Many firms in pre-recessionary times have not been so diligent, opting for “lift and shift” outsourcing engagements whereby they transfer job functions from onshore staff to lower-cost offshore labor, with limited upfront process re-engineering.  Inefficiencies are magnified several times over in an outsourced model, and customers must focus on a 72 month program of transforming process, investing in new technology platforms, and not a short-term 24 month “cost take-out” exercise, where they leverage a service provider to take on their back-office baggage and grant them cost-savings.

While large enterprises are clearly focused on improving their processes during outsourcing, only a third of mid-sized companies ($750m – $3bn annual revenues) view process transformation as a very important factor, while 45% cite their need to access new skills as very important.  For example, many of AMR Research’s mid-sized clients are seeking to move into broader managed service agreements to gain better (and more cost-effective) access to application development skills, where they can develop long-term relationships with service provider talent than can work onsite with existing staff, in addition to providing low-cost support from offshore locations.

Disruption and Capital Investment are the clear impediments behind new outsourcing adoption

While the drivers behind both mid-sized and large organizations have some clear differences, the factors delaying decisions are remarkably similar (Figure 3):

While companies are tackling severe economic conditions, priorities clearly get focused on critical management decisions surrounding business focus, ensuring company stability through the volatility and uncertainty.  The upheaval of moving complex process over to third-party providers and offshore locations is a challenge we have documented many times at AMR.

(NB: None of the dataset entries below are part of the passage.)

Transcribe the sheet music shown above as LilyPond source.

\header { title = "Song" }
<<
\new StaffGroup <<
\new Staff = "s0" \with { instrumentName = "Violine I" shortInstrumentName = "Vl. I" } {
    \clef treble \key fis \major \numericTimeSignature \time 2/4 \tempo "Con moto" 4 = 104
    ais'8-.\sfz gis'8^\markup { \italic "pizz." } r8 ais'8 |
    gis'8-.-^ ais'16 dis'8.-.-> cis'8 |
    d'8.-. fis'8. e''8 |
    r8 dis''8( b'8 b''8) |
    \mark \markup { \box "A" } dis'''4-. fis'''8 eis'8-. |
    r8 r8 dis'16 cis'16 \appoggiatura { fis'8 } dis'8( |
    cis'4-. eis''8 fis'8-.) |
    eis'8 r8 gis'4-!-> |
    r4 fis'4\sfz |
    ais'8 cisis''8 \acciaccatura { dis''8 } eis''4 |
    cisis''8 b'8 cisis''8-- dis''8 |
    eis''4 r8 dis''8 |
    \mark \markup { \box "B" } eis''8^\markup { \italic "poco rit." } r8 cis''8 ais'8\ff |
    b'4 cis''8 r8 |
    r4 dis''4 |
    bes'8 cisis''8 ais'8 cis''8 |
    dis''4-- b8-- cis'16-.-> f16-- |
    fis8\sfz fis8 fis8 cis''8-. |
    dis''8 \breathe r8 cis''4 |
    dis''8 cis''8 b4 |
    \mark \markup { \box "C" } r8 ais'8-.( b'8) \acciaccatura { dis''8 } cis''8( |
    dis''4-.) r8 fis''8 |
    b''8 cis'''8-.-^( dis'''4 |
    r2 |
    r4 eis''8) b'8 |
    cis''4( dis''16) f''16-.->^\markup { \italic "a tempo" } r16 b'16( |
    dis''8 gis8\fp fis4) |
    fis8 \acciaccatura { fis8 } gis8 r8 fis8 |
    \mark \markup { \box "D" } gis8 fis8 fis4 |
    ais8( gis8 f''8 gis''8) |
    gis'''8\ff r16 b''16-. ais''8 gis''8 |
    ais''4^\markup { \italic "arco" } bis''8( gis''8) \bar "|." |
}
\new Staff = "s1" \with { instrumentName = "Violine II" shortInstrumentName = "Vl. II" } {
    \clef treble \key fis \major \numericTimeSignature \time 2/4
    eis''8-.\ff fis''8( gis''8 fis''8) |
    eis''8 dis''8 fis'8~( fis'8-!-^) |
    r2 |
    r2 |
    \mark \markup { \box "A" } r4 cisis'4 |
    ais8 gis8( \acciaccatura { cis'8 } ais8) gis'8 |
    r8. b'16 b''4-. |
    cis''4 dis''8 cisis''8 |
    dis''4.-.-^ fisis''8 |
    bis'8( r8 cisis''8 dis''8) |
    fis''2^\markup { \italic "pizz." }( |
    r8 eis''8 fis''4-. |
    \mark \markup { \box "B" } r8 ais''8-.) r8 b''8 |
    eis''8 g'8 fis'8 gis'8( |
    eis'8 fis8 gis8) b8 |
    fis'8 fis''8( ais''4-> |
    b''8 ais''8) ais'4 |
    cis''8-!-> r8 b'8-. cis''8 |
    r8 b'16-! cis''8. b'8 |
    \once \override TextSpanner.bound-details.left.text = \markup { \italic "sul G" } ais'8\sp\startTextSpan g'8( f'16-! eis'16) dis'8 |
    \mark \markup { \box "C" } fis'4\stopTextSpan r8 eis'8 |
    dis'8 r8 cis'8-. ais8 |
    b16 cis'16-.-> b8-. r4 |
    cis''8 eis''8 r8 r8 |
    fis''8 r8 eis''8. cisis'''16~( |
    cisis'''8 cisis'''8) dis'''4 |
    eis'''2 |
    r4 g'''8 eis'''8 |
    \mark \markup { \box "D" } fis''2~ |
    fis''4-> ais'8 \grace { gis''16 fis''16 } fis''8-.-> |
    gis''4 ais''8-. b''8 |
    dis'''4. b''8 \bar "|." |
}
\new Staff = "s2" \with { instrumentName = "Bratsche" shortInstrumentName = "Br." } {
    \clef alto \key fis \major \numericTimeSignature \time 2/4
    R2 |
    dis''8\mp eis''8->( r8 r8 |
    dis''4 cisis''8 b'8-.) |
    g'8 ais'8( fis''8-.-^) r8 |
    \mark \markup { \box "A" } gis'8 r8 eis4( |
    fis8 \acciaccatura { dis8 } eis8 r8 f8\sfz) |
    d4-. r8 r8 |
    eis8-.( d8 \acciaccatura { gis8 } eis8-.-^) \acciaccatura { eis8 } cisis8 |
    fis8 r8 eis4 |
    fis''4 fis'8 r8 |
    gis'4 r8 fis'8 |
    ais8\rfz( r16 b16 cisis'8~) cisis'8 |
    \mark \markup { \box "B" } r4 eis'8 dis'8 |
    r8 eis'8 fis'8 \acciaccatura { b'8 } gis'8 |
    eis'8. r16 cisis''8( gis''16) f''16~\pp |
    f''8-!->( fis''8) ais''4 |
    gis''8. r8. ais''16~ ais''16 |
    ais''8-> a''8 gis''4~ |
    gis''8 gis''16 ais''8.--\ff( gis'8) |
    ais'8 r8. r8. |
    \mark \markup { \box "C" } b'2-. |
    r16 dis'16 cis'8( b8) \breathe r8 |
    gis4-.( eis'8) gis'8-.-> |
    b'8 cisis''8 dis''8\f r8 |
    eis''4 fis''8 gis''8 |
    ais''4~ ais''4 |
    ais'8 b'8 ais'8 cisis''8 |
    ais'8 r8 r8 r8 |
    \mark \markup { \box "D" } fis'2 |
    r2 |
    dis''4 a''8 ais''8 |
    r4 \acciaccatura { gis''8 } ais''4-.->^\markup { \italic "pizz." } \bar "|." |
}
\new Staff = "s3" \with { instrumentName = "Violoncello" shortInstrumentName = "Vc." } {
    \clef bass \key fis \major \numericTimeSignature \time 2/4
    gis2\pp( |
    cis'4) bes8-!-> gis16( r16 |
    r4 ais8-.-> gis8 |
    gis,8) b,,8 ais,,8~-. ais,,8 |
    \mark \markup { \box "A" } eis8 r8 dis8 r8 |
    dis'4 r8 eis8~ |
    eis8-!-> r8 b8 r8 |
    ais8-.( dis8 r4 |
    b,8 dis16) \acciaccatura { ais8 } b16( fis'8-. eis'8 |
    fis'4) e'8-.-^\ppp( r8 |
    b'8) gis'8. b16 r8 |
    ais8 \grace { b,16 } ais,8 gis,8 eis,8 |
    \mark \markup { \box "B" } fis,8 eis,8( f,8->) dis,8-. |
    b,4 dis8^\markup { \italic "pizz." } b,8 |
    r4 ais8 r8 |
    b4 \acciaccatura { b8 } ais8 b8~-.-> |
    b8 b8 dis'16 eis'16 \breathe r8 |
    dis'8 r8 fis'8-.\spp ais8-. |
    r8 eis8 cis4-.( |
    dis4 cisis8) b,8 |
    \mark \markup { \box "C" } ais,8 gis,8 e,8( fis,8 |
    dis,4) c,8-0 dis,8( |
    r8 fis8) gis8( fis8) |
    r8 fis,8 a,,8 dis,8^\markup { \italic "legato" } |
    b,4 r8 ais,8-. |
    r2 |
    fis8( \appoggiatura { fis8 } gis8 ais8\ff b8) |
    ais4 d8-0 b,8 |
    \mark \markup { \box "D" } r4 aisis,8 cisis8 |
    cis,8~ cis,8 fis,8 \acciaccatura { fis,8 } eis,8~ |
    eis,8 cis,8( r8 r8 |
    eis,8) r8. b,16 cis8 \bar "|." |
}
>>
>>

In many cases, the recession has brought caution to many firms when it comes to outsourcing, and has generated a lot of positive behavior in our clients.  Shaving a few percentage points off the bottom-line is no longer the game-changer when companies are facing crucial decisions over their very survival.  Service providers all have bulging sales pipelines these days – their problem is persuading their prospects to sign contracts.  Outsourcing major pieces of companies’ support operations needs to be treated in light of the next 10-15 years for a company, not solely the next quarter on the balance sheet.  Hence, there can be positive sides to uncertainly and fear.

Surprisingly, barely a fifth of enterprises state that jobs moving outside of the country in an important inhibitor behind outsourcing, which doesn’t reflect much of the media spotlight.  It appears that while many people can voice projectionist views, but when it comes to driving cost from their corporate bottom-line it’s a different story.

What next for the Outsourcing Industry?

As the fog slowly lifts from the recession, companies are focusing more than ever on cost-containment and outsourcing clearly is a vehicle for driving out expense from the bottom line. 

However, it needs to be combined with ongoing business transformation initiatives, and too many companies in the past have tried to exploit outsourcing to take out too much cost too quickly and been made to pay the penalty.  Our data clearly indicates outsourcing will be (and already is) coming back with double-digit growth over the next few months, however, we do not expect to see as many mega-deals as yesteryear.  They will be largely cautious, smaller-scope engagements, focused on lower up-front capital expenditure, supported by low-cost offshore and nearshore resources.  The advent of SaaS/BPO promises to help deliver these principles, but we’re only at the beginning of the new wave of Opex-based outsourcing delivery.